Born: 26 February 1910
Birth Place: Kamenets-Podolski, Ukraine
Death: 13 May 1988
Nationality: Russian

Although born in the Ukraine he was a Russian by nationality.

He joined the Soviet Navy in 1927 and graduated from the Frunze Naval Academy in 1931.
As a junior officer and a non party member he escaped the Great Purge initiated by Stalin in the second half of the 1930s. It in fact benefited him as he advanced more quickly through the ranks as the executions removed more senior officers. Befiore the beginning of the Second World War he saw commmand service in the Black Sea and Far East where he gained an expertise in minelaying and minesweeping.

During the Second World War he distinguished himself in landings on the Kerch Peninsula. He also held temporary commmand of army troops in the Caucasus. By the end of the war he commanded a destroyer squadron in the Black Sea.

He had joined the Communist party in 1942 and this together with his experience saw him promoted to Rear Admiral. After the war he became the commander in chief of the Black Sea Fleet. He remained in this post until 1955 when Nikita Khrushchev named him first deputy commander in chief of the navy. In January 1956 he assumed the command of the Soviet Navy.

This was, however, a lean period for the Soviet Navy. Khrushchev placed the importance and expansion of nuclear missile forces above everything else in the military budget. Gorshkov saw spending on warships shrink by 60%.

By the early 1960s senior military commanders had forced a re-evaluation of this over-dependence. They demanded, and got, a more balanced Soviet military structure. Gorshkov favoured submarines, initially to operate against NATO ships but also as nuclear ballistic missile carriers. His vision was for a navy that could operate far from Russian territorial waters and challenge the West on the high seas – he wanted, and intended to acquire, a true ‘blue water’ navy.

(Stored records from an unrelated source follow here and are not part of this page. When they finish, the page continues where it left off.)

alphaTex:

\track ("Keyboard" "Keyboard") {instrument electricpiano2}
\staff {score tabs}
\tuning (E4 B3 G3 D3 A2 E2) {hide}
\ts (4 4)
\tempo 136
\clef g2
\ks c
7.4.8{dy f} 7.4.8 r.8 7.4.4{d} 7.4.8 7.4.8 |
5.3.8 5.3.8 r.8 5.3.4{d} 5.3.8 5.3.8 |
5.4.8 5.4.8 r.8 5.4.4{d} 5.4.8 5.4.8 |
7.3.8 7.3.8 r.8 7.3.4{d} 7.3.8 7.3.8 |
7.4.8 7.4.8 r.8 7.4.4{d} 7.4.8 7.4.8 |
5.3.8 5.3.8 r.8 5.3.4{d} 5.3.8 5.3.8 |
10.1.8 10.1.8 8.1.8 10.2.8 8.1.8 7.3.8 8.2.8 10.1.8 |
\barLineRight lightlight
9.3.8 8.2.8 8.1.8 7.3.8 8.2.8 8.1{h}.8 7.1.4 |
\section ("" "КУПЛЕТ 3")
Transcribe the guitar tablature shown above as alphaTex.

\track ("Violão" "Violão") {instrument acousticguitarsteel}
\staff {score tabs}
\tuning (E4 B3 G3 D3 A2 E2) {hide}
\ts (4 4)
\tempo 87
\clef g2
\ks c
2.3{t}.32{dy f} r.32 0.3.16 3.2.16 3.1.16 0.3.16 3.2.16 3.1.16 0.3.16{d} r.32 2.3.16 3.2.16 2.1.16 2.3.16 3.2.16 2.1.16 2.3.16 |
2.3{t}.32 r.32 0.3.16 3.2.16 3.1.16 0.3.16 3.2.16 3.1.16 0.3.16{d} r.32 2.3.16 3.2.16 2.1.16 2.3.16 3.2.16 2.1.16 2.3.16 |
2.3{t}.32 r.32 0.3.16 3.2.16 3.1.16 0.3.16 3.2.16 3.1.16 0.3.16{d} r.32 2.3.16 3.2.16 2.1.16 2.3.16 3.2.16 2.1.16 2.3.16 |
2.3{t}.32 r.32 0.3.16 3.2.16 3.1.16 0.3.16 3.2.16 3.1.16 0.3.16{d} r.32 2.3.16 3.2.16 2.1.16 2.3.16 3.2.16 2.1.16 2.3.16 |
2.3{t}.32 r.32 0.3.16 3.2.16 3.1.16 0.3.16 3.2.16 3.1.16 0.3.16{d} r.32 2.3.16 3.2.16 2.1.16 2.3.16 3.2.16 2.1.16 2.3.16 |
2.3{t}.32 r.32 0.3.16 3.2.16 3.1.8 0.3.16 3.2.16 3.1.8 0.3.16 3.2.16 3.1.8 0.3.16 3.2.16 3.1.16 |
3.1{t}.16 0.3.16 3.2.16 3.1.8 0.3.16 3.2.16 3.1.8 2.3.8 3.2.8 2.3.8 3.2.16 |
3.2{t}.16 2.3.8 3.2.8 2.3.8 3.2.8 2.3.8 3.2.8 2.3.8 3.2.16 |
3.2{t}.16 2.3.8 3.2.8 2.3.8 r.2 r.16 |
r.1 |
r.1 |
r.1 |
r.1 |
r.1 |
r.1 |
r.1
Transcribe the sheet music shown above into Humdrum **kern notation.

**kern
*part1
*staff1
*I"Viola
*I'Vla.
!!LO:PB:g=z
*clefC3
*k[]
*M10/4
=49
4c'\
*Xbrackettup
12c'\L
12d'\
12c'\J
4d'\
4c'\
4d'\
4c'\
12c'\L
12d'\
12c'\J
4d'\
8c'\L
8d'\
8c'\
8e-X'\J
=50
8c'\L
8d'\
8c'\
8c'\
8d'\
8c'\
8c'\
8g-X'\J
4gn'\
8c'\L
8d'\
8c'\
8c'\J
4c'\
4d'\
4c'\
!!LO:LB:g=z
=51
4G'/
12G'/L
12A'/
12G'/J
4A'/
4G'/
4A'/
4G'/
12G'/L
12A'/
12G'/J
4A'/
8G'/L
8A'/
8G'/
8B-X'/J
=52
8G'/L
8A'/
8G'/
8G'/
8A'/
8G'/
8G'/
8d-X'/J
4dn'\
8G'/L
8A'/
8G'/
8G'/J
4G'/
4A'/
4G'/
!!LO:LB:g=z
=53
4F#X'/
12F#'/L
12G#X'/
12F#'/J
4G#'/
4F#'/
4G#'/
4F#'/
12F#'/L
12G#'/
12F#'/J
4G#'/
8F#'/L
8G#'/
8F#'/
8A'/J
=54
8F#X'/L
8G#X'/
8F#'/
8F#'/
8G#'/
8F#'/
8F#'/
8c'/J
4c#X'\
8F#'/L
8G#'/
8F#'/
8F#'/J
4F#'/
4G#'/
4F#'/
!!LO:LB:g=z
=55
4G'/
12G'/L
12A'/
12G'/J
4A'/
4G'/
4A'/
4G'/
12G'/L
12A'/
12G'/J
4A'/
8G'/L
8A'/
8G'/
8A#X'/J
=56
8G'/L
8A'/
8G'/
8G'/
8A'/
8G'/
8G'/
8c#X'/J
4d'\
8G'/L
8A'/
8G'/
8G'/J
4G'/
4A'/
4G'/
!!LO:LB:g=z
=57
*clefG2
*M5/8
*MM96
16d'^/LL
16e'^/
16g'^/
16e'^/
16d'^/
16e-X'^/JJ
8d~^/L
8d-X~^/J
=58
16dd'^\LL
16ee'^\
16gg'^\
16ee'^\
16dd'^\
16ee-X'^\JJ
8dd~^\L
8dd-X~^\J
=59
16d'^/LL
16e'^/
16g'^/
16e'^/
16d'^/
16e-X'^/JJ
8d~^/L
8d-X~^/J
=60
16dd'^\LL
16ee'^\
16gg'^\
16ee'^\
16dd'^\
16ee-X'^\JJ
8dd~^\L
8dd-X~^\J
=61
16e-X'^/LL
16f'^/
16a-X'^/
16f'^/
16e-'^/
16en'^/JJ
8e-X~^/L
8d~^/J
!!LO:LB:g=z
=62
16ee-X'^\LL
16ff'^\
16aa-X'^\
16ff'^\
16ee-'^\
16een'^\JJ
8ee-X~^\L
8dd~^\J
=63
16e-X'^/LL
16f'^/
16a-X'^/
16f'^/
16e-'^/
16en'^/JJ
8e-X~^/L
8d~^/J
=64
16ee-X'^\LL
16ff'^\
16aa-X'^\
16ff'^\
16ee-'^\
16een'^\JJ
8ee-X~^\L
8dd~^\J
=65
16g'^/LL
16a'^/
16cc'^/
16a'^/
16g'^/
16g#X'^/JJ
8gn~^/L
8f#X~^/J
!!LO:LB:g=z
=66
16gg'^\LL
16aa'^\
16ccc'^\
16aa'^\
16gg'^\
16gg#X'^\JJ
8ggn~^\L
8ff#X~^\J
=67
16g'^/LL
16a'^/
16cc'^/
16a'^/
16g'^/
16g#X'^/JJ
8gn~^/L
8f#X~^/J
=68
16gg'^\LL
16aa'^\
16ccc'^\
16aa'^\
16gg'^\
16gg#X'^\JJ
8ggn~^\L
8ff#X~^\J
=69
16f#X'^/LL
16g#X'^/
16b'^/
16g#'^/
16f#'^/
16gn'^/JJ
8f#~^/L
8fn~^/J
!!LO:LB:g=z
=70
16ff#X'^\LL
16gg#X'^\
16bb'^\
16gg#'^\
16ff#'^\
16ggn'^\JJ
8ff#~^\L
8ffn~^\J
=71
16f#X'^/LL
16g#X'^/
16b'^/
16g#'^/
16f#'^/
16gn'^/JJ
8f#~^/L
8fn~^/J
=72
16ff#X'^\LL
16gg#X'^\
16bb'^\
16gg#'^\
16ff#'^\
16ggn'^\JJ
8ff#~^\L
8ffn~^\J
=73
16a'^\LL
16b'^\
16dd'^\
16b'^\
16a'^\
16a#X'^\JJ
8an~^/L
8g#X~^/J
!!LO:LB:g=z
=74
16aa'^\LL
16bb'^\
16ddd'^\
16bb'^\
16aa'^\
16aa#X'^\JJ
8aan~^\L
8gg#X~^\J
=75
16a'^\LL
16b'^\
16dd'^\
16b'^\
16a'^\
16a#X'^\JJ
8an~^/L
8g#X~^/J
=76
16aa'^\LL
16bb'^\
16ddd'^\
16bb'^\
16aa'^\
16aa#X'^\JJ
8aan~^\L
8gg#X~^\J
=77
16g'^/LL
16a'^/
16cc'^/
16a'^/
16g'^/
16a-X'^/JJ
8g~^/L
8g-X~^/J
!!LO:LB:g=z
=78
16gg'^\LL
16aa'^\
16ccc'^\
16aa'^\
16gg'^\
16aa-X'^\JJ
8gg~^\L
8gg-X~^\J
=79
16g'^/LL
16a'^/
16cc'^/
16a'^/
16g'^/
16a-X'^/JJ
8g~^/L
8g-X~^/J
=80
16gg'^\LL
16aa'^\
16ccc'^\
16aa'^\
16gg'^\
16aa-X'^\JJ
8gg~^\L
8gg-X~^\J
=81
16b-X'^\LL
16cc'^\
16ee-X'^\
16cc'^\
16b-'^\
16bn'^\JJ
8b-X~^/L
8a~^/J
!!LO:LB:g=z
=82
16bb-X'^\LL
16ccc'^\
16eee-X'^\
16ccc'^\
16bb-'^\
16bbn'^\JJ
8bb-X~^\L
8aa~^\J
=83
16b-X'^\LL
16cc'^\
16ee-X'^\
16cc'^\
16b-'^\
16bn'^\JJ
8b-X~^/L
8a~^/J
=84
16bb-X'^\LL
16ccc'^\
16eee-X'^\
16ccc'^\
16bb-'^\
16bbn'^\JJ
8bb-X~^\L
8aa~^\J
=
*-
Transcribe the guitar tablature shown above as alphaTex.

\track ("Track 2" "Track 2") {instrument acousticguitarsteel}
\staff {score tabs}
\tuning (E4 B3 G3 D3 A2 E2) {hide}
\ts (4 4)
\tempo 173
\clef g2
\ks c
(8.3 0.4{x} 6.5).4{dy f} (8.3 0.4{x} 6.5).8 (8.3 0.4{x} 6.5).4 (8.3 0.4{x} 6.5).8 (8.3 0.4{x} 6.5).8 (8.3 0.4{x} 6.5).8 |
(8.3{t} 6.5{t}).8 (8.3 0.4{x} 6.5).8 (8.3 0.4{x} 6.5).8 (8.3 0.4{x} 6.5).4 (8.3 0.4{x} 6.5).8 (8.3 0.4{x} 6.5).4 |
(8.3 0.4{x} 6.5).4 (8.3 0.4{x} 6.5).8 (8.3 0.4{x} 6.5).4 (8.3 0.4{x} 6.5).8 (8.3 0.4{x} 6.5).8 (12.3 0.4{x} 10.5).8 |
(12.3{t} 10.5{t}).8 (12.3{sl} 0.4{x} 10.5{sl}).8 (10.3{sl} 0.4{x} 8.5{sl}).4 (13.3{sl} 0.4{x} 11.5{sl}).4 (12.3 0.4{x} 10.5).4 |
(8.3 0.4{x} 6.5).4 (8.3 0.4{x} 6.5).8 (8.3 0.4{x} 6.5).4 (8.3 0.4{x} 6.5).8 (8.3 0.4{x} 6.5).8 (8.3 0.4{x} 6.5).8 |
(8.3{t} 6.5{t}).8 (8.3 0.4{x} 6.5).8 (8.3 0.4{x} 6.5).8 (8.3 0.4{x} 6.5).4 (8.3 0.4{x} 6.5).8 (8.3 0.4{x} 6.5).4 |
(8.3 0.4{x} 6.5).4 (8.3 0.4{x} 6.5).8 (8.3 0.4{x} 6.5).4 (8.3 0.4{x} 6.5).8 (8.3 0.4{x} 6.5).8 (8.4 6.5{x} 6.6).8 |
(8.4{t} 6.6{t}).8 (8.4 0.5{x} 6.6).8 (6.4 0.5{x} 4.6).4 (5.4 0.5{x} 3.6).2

Under Leonid Brezhnev in the 1970s he, himself, argued for a more balanced navy. The political leadership agreed and a massive building programme was put in place to provide not only a large submarine force but the logistical support fleet needed to sustain it. Gorshkov also saw the need for an expansion of the surface fleet to allow the extension of Soviet conventional power. He felt the Soviet Navy should be able to conduct strategic operations, anti-submarine warfare, transport amphibious troops and be supported by a growing number of aircraft and helicopters.

This new and much expanded navy was able to project Soviet power to the Third World and challenge NATO in areas where it had previously had free demain.

When he retired in 1985 he had, by and large, obtained the ships he needed and the navy he wanted – the Soviet Union was a major nautical power. He died in Moscow three years later.

Quotes

The most difficult thing about planning against the Americans, is that they do not read their own doctrine, and they would feel no particular obligation to follow it if they did.

You Americans do not realize what formidable warships you have in these four battleships. We have concluded after careful analysis that these magnificent ships are in fact the most to be feared in your entire naval arsenal. When engaged in combat we could throw everything we have at those ships and all our firepower would bounce off or be of little effect. Then when we are exhausted, we will detect you coming over the horizon and then you will sink us.